Suspirei. Estava com raiva porque ninguém acreditava em mim. Mas eu não estava louca, sabia muito bem o que tinha visto. Quer dizer... eu nunca tinha visto um vampiro nos meus 15 anos de vida, mas eu posso jurar que aquele homem era um. Qual é? Não é todo mundo que tem caninos compridos escorrendo sangue por ai. E o fato dele ter fugido e sem contar as duas perfurações no pescoço da garota, isto era prova mais do que suficiente.

- Provavelmente ela está bêbada, sargento. – Outro policial que se aproximava comentou em tom de gozação.

- Deixa pra lá... melhor esperar pra ver se a moça recupera a consciência. – o primeiro policial falou guardando a prancheta e os papéis. - Você está liberada.

- Mas policial eu tenho certeza do que vi...

- Vá para casa menina e agradeça por eu não levá-la ao juizado de menores viu? Só esses seguranças para acreditarem que você tem 18 anos.

-Droga! – Exclamei.

Desanimada, me aproximei de Ruth que me aguardava junto com a irmã no carro.
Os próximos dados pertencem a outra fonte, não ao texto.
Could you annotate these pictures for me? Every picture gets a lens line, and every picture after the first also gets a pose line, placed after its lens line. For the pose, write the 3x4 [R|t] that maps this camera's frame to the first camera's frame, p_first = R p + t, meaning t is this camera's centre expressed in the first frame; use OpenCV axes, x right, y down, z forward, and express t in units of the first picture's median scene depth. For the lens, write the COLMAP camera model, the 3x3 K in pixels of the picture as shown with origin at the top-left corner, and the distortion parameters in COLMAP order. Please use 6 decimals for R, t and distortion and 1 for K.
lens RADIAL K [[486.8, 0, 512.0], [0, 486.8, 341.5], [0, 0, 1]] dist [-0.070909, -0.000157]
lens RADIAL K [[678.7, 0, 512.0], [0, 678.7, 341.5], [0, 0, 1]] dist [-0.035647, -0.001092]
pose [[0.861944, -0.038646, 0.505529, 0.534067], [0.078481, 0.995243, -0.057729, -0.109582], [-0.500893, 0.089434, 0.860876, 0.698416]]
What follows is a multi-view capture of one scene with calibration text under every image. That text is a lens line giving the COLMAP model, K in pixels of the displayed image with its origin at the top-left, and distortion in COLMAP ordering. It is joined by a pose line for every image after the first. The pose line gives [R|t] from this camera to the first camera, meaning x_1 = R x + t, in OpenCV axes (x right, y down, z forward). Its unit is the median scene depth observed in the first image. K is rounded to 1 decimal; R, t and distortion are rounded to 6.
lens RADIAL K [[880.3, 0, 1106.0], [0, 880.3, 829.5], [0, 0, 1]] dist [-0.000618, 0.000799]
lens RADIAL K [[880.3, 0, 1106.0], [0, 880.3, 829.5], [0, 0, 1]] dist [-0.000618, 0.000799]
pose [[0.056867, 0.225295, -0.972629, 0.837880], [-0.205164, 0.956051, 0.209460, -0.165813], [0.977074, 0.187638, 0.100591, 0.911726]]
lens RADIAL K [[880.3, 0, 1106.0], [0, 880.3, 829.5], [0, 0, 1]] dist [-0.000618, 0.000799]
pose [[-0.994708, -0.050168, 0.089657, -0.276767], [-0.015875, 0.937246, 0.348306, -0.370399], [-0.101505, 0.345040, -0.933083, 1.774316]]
- Então Jen? Como você está?

- Estou bem, mas eu sei o que vi.

- Mas estava bem escuro Jen. Pode ser que você tenha se enganado.

- Não. Eu tenho certeza. Quer dizer... sempre pensei que vampiros existiam apenas nas histórias e naquela minissérie "Buff – a caça vampiros". Mas eu estava enganada...

- Jen – Lucy falou pela primeira vez. – Será que você não imaginou coisas?

O que eu teria que fazer para alguém acreditar em mim?

-É... pode ser. – Decidida a encerrar a assunto, acabei concordando.

Entrei no carro e enquanto Lucy contornava, procurei fechar os olhos e esquecer o por quê de eu não estar na minha cama, quentinha e agasalhada, longe de toda essa confusão.